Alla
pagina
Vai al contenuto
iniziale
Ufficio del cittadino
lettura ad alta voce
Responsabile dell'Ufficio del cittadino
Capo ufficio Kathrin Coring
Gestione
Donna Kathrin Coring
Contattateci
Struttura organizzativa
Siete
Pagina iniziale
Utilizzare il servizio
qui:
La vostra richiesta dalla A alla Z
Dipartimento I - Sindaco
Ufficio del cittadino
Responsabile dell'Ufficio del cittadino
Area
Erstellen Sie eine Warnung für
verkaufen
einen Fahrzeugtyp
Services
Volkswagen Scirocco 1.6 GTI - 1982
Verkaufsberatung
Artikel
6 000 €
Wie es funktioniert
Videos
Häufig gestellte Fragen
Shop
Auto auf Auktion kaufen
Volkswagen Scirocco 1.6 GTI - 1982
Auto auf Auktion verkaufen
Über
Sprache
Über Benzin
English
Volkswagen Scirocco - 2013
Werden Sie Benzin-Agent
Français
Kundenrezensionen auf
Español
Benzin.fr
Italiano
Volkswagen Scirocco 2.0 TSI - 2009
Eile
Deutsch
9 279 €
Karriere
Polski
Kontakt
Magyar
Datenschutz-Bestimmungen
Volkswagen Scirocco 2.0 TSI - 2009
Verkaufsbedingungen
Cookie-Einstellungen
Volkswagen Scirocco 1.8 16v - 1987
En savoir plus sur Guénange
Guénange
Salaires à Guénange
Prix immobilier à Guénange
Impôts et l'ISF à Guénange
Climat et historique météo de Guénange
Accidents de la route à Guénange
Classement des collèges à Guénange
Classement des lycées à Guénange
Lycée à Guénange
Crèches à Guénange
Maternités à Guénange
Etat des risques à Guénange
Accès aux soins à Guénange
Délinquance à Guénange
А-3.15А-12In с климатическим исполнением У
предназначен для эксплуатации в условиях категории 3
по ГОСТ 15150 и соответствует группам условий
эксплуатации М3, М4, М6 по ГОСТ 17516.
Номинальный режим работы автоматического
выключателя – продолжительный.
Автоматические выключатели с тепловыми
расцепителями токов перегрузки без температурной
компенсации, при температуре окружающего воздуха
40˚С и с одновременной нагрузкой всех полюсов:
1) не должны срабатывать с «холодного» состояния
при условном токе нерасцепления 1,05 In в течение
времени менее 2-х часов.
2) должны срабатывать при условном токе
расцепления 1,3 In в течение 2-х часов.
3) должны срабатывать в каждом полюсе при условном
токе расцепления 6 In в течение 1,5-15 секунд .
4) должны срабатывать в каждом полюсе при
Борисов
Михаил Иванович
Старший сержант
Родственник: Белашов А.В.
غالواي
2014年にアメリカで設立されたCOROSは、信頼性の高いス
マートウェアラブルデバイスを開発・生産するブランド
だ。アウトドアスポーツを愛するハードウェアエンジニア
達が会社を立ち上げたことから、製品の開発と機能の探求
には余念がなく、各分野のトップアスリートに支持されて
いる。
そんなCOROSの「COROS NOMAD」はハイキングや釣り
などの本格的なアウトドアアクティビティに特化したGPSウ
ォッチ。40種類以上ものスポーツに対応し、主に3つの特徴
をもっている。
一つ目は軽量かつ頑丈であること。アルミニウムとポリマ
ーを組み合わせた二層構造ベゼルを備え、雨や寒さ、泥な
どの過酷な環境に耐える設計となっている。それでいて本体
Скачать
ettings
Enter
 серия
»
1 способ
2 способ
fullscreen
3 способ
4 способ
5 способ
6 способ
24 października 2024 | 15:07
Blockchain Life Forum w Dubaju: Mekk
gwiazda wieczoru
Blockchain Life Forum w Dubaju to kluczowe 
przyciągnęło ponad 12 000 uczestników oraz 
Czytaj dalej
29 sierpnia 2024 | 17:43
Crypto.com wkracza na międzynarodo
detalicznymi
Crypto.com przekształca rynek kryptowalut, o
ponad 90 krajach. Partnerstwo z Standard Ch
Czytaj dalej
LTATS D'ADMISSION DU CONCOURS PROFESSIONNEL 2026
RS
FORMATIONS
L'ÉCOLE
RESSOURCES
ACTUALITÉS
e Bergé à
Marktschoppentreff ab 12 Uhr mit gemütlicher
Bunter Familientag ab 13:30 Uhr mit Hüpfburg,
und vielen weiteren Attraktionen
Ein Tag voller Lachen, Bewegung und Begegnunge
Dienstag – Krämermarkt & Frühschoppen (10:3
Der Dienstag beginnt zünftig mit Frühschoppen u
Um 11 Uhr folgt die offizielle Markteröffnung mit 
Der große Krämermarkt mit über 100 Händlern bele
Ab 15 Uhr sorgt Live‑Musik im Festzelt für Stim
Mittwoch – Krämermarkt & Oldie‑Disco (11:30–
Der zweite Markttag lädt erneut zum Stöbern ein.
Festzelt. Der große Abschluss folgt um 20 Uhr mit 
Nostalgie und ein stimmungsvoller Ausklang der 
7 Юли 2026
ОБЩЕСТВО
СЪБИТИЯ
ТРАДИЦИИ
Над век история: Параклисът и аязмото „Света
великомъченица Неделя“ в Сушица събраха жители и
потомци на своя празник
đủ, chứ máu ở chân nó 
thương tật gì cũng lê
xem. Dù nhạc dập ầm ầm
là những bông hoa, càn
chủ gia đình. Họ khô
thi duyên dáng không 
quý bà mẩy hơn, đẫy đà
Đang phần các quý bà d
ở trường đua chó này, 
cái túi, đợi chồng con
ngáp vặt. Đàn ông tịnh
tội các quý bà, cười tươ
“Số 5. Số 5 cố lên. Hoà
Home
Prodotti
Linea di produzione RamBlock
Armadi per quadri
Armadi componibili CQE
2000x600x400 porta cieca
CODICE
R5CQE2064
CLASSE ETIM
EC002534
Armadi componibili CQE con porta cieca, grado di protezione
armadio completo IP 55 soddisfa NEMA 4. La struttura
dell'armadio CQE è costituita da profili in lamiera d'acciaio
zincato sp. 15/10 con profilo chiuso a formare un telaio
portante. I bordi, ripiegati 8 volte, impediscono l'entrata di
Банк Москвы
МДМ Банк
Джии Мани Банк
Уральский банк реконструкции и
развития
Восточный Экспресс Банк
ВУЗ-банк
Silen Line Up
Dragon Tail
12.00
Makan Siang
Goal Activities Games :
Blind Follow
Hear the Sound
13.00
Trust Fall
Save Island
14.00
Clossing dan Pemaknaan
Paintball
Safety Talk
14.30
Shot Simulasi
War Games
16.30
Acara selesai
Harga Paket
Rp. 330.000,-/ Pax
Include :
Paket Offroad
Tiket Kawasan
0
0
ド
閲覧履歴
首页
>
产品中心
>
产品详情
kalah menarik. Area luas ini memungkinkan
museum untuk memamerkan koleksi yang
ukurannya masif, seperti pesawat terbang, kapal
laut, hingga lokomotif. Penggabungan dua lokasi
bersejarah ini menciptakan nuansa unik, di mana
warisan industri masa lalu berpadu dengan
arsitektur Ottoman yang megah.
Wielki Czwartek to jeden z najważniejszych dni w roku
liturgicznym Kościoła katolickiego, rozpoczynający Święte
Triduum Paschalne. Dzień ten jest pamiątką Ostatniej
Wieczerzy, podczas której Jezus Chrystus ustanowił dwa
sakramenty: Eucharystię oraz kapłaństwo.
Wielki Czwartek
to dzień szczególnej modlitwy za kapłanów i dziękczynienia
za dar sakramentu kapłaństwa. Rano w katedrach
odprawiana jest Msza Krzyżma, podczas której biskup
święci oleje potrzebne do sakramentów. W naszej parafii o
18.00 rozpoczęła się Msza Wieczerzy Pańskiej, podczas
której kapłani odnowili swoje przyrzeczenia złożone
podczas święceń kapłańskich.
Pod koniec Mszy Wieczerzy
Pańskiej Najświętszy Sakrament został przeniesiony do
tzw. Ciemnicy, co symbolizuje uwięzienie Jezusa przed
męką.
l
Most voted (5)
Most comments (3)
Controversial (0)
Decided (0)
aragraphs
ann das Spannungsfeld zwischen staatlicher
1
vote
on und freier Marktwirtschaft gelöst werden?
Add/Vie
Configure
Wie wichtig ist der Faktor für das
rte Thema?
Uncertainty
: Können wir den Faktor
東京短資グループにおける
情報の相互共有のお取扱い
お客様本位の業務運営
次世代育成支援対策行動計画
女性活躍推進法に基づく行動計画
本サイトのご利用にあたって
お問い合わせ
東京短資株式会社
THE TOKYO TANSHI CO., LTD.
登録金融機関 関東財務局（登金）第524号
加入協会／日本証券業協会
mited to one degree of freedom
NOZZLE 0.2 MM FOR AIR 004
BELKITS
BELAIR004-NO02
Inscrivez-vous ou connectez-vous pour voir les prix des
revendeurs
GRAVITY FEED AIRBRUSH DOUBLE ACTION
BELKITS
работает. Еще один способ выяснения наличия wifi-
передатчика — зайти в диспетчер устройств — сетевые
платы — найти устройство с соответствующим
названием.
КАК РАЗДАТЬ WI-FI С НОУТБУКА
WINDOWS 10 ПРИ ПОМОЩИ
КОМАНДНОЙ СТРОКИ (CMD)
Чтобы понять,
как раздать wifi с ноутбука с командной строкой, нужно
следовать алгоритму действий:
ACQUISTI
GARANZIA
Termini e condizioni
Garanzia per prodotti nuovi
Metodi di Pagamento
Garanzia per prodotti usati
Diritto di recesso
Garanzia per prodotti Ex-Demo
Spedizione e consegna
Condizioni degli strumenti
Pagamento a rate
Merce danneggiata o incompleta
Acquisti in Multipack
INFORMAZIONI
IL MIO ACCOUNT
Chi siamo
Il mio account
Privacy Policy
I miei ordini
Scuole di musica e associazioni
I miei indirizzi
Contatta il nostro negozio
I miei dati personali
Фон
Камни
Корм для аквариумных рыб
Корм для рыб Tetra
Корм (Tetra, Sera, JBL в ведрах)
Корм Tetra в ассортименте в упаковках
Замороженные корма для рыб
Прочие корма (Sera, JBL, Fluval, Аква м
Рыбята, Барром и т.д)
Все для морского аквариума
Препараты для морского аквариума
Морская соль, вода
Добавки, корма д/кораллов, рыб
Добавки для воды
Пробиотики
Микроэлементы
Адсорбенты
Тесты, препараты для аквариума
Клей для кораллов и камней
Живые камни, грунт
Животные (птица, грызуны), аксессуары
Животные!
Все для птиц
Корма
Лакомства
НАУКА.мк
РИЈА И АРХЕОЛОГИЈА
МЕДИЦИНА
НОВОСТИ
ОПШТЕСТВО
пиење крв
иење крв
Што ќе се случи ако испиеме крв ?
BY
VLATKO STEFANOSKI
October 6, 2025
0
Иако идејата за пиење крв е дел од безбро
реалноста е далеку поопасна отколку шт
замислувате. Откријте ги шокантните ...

■ Directions
Please format the lines of the entries from the start through the line containing "Dipartimento I - Sindaco", inclusive, as a JSON list of strings with one string per line and blank lines omitted.

■ Solution below
[
  "Alla",
  "pagina",
  "Vai al contenuto",
  "iniziale",
  "Ufficio del cittadino",
  "lettura ad alta voce",
  "Responsabile dell'Ufficio del cittadino",
  "Capo ufficio Kathrin Coring",
  "Gestione",
  "Donna Kathrin Coring",
  "Contattateci",
  "Struttura organizzativa",
  "Siete",
  "Pagina iniziale",
  "Utilizzare il servizio",
  "qui:",
  "La vostra richiesta dalla A alla Z",
  "Dipartimento I - Sindaco"
]